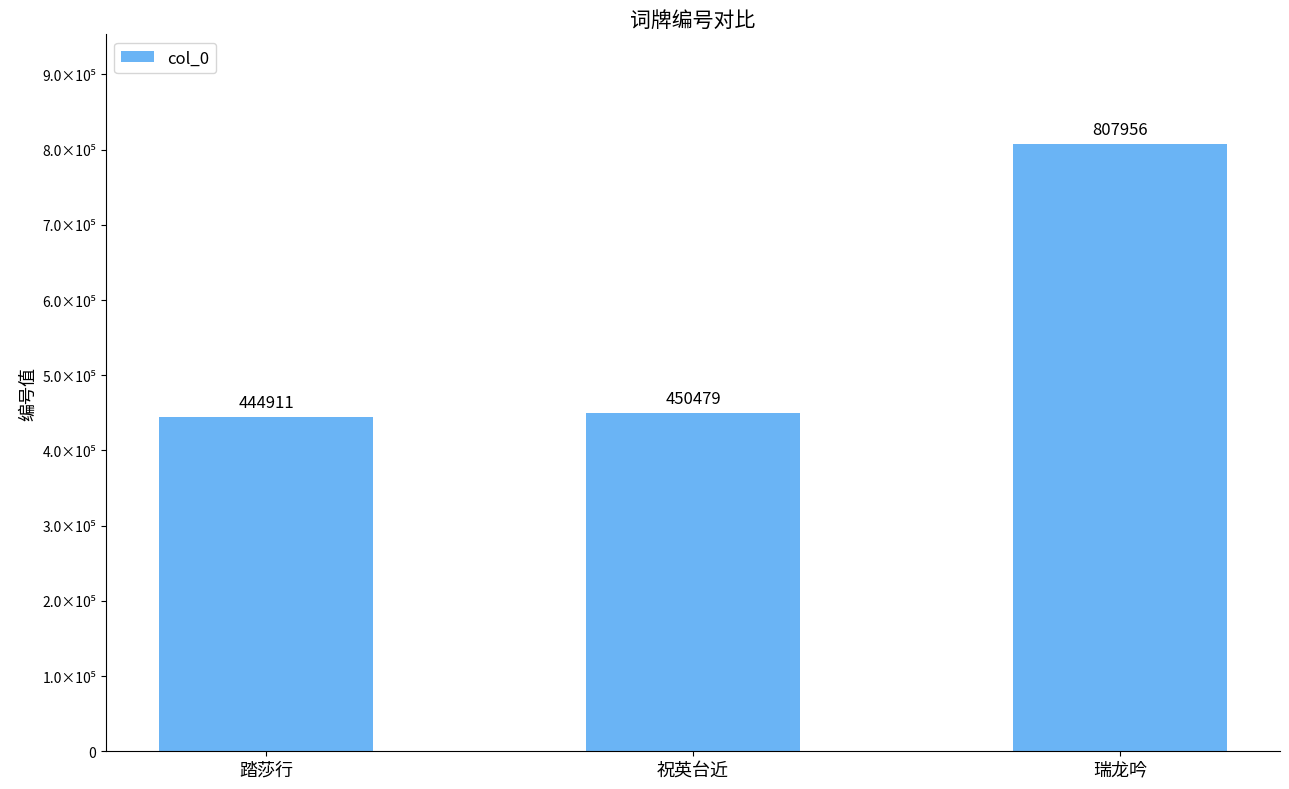

Does the chart contain any negative values?

No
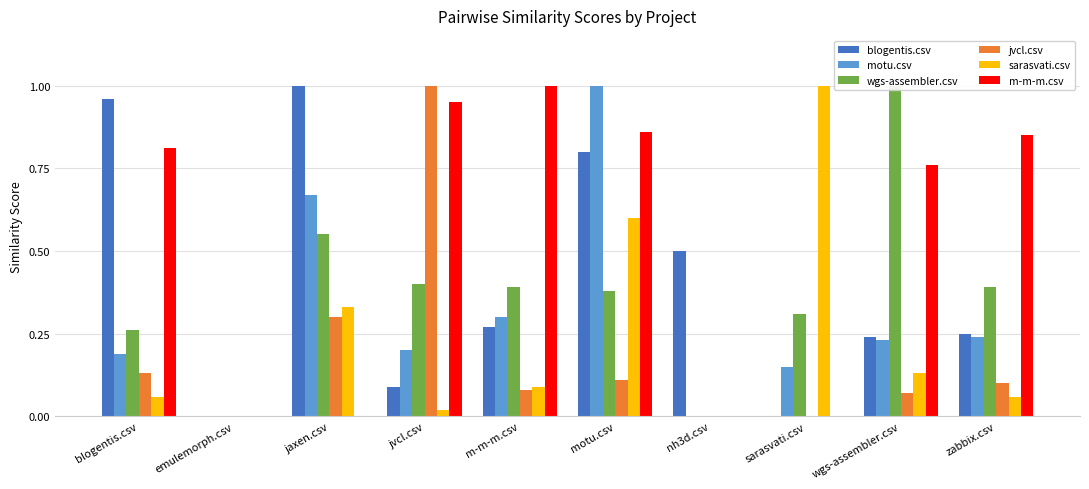

Rank the series at m-m-m.csv from highest to lowest value.

m-m-m.csv, wgs-assembler.csv, motu.csv, blogentis.csv, sarasvati.csv, jvcl.csv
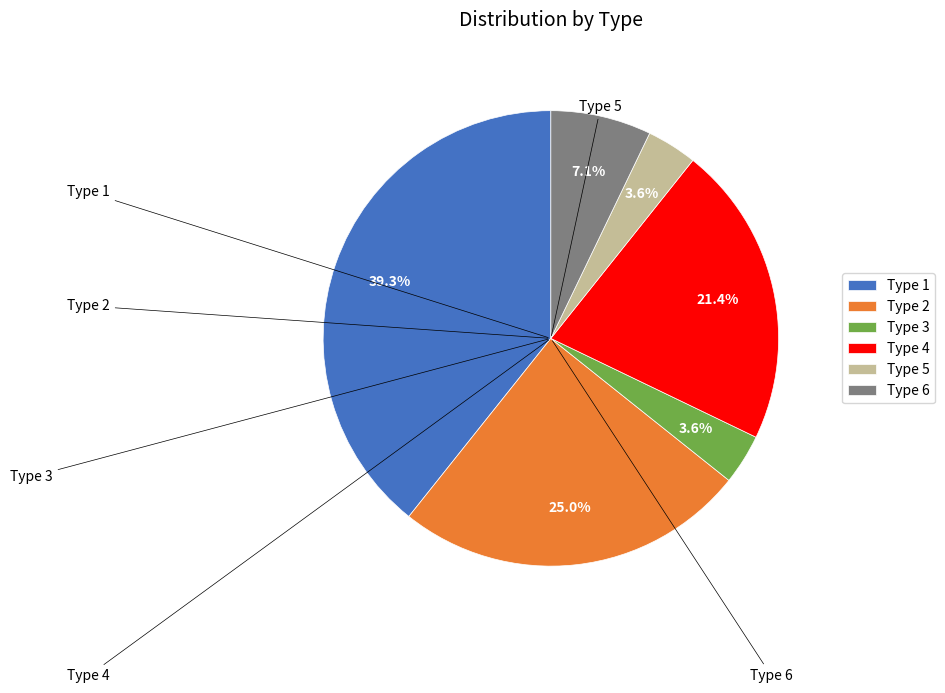

What percentage is the Type 2 slice, to the nearest percent?

25%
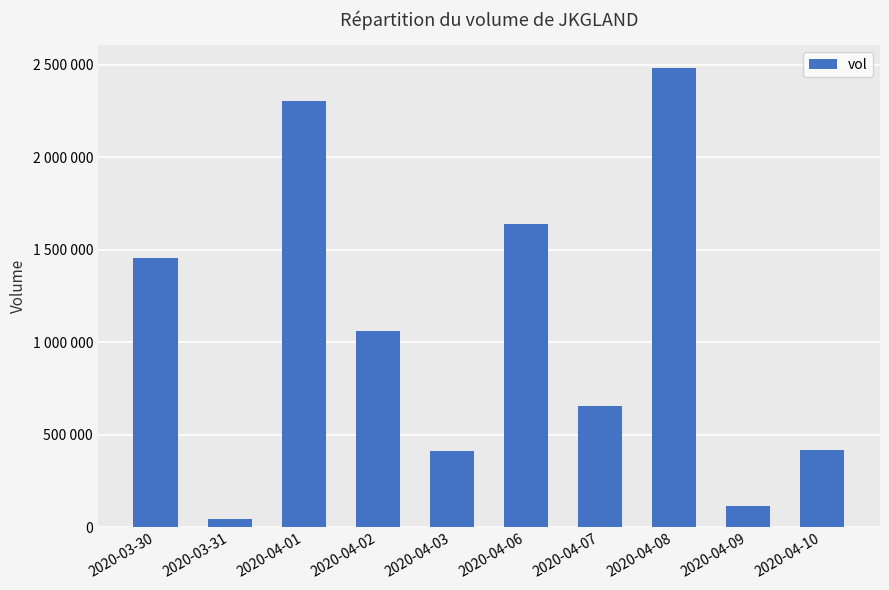

Does the chart contain any negative values?

No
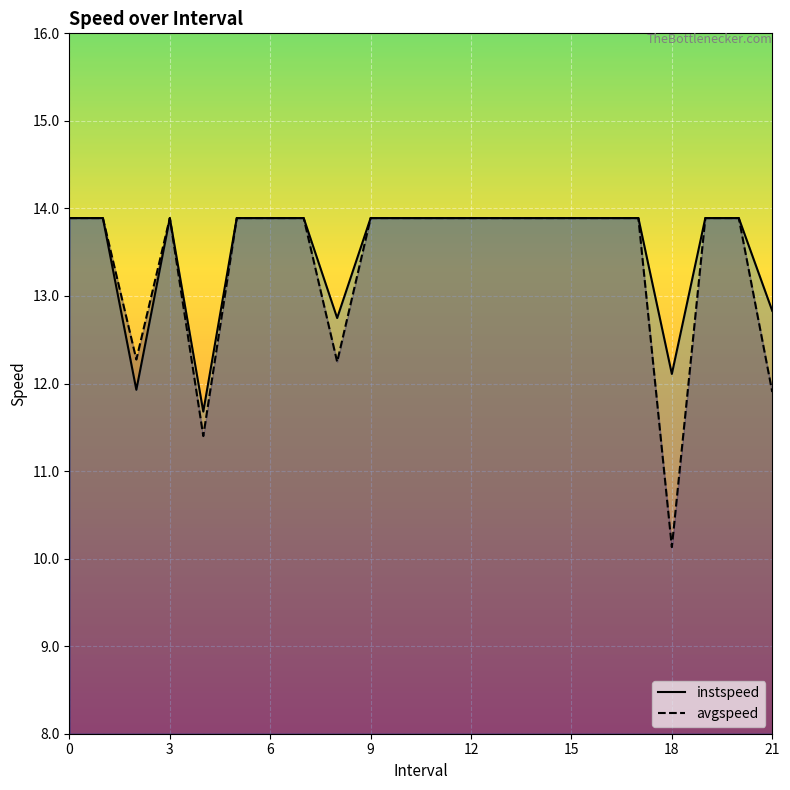

At which label is avgspeed closest to 12?

21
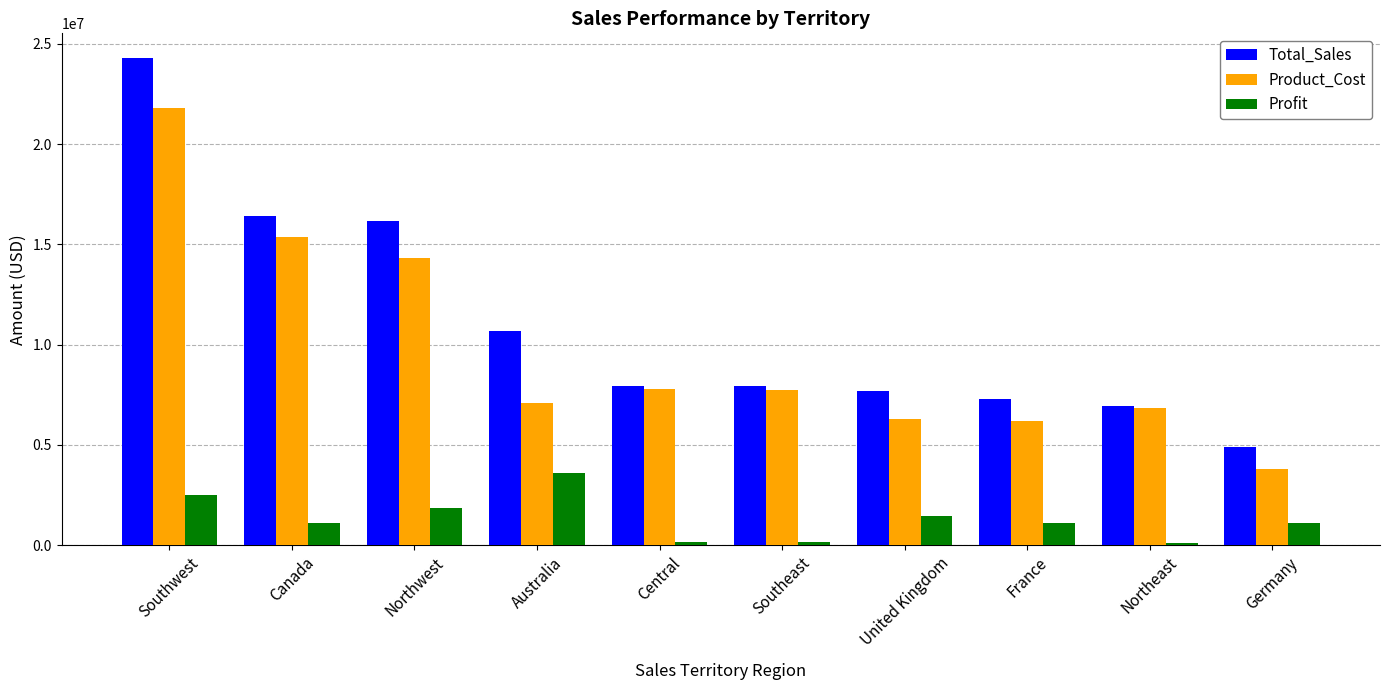

At how many categories does at least one series exceed 22087878?

1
----
• Your task
Please count the lines in the data above that contain the string "series", treating uppercase and lowercase letters as distinct. Reply with the number alone.

• Task solution
2